Directed by Gene Stupnitsky She co-wrote “No Hard Feelings” with John Phillips, and while the script could have used another side character or two (Natalie Morales and Scott MacArthur would have amusingly stirred things up as Maddie’s friends and confidants), the story is essentially a two-character sex comedy. side of sweetness. Percy’s fragile emotional state and history of being bullied are taken seriously enough to provide the film with some glue. The pandemic is not mentioned, but with so many Percys trying to find their way over the last few years, it goes without saying.

Maddie’s own story, based on a father she never knew, bolsters the sincerity that skulks through “No Hard Feelings,” but as the trailer suggests, we’re more in a world of crude, loud jokes, albeit less malicious than usual. . I think the centerpiece involves a skinny dipping sequence. Maddie forces Percy into this; At this point in the story he may be running out of patience and losing his house And car. Clothes are stolen while in the water; This leads to a bare scene that feels both calculatedly awkward and calculatedly worthy.

Does the story fit together logically? No. Maddie could probably make at least half the money she needs Vrbo-ing her home for the summer. (The script addresses this by having her say she doesn’t like the idea of ​​rich assholes stinking up her house.) There’s at least a hint of a socioeconomic context in the squabble between Montauk towns over customary rights. summer people, just a hint though.
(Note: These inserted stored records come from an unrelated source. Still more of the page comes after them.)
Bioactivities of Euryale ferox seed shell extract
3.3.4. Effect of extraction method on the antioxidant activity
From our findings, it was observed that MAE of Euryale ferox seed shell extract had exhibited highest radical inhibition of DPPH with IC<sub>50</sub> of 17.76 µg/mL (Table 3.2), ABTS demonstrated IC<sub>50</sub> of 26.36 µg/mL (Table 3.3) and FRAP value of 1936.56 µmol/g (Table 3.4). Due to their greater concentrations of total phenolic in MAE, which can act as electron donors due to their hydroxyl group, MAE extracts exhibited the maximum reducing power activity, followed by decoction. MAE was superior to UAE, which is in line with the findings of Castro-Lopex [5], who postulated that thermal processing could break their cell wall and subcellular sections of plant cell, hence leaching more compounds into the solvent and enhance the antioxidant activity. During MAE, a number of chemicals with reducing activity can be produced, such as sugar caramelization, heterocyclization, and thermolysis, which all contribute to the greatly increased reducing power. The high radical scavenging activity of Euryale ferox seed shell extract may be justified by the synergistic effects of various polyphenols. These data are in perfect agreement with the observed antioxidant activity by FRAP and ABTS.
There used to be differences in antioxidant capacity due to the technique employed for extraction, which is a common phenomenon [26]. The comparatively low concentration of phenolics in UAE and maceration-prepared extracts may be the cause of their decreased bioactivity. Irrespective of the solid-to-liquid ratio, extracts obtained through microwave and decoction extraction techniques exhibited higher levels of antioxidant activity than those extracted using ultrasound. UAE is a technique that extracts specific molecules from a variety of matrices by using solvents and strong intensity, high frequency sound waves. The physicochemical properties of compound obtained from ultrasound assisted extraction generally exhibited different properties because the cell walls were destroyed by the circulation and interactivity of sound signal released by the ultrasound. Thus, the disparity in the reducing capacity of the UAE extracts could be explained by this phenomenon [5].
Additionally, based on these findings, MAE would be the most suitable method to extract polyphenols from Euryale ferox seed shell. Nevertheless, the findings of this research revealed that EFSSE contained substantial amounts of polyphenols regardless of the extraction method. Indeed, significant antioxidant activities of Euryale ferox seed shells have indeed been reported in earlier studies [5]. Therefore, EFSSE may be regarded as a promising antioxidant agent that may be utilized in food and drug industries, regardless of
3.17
You don’t go to “No Hard Feelings” for a searing indictment of the way we live today; Montauk, whose appeal is now threatened by super-rich gentrification, is no different than so many beautiful, scenic, indefensibly expensive places in America. Anyway. Filmed near but not in Montauk, this easy-going, pleasant comedy works because the stars work and the premise doesn’t strain the – somewhat dated – logic part. Lawrence has fantastic timing and the kind of take-it-or-leave-it confidence that energizes a formulaic comedy. He also knows how to handle the quieter, sadder parts for understated but legitimate stakes. I hate to end this review by quoting a terrible Adam Sandler romantic comedy, but with Lawrence and Feldman at the wheel, “No Hard Feelings” makes it easy to get on with it.

“No Hard Feelings” — 3 stars (out of 4)

MPA rating: R (for sexual content, language, some graphic nudity and brief drug use)

Running time: 1:40

How to watch: Premieres in theaters June 22.

Michael Phillips is a Tribune critic.